Silver Valley Station Matchcover

On the left is another curious matchcover. It's from Smith's Silver Valley Station "30 Miles E. of Barstow." No highway number is printed on the matchcover. I have seen matchcovers where the business states it is east of Barstow but the business was really northeast of Barstow on US Highway 91, the road toward Las Vegas. But the mileage table printed on the inside of this matchcover references Needles, Flagstaff and Albuquerque and not Las Vegas or Salt Lake City, so I think that Smith's Silver Valley Station was on US Highway 66 but I can't prove it. There is a Silver Valley School District east of Barstow and a Silver Valley Road that runs north and parallel to old Route 66 between Daggett and east of Newberry Springs today so this is the right area. Any business with a cafe, cabins and gasoline would have to be on a major highway it seems to me. The Mojave Water Camp, later Poe's and later still Desert Oasis, was also 30 miles east of Barstow but I have never known any of these businesses to be called the Silver Valley Station at any time but I am not an expert on the region. It is possible that the Silver Valley Station was a different nearby business.

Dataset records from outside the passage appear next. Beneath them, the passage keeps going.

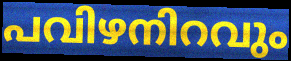
പവിഴനിറവും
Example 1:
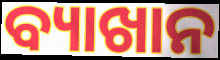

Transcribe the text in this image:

ବ୍ୟାଖାନ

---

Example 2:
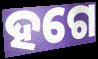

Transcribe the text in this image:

ହଗେ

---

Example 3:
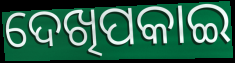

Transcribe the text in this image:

ଦେଖିପକାଇ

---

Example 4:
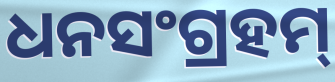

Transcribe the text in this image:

ଧନସଂଗ୍ରହମ୍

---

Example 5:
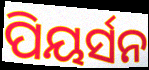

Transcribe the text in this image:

ପିୟର୍ସନ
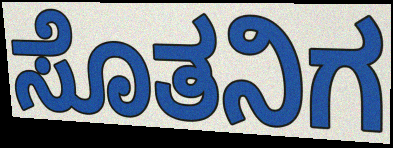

In Jack Rittenhouse's A Guide Book to Highway 66 at mileposts 205 and 206 (reference to the Colorado River but these mileposts work out to be about 30 miles east of Barstow) he mentions facilities for gasoline so there were other businesses in the Mojave Desert. This matchcover looks to be from the 1950s so it may have been a business built after Mr. Rittenhouse's book was published in 1946. If anyone has any information on Smith's Silver Valley Station in the Mojave Desert please contact me.

Some matchcovers are from such obscure locations that you have to think twice, or do some research, to verify that they are really from US Highway 66. Here are seven matchcovers (one from each state except Kansas) that were distributed by businesses on Route 66 that were located in less-known locations. See how many places you recognize:

Helendale Matchcover
Helendale was halfway between Victorville and Barstow. All of old Helendale is gone as it was bypassed in 1959 when the "Barstow Freeway" (later named Interstate 15) was opened.
Sun Valley Matchcover
The Sun Valley Motel and Restaurant once welcomed tired travelers out in eastern Arizona. Never heard of Sun Valley, Arizona? Hint: it's just east of Holbrook.
Milan Matchcover
The Green Goose Dining Room in Milan, New Mexico, featured "curb service". Milan called itself the "Carrot Capital of the World" between about 1940 and 1960. Milan is just west of Grants.
Lela Matchcover
Lela was one of those wide spots on the highway in the panhandle of Texas. The Lela Service Station was the area's post office and may have been the only traveler-oriented business in town.
Quapaw Matchcover
Allee's Dari-Burger sounds like a fun place to visit. In addition to sandwiches and ice cream miniature golf was available. Quapaw is about as far northeast as you can get in Oklahoma.
Doolittle Matchcover
Doolittle is so unnotable that this Joe's Place matchcover actually references Rolla, Missouri, eight miles to the east. The telephone number is tied into the Newburg exchange.
Braceville Matchcover
The Village Pump apparently doubled as a gas station and a liquor store. Braceville is a tiny town on US Highway 66 between Wilmington and Dwight in northern Illinois.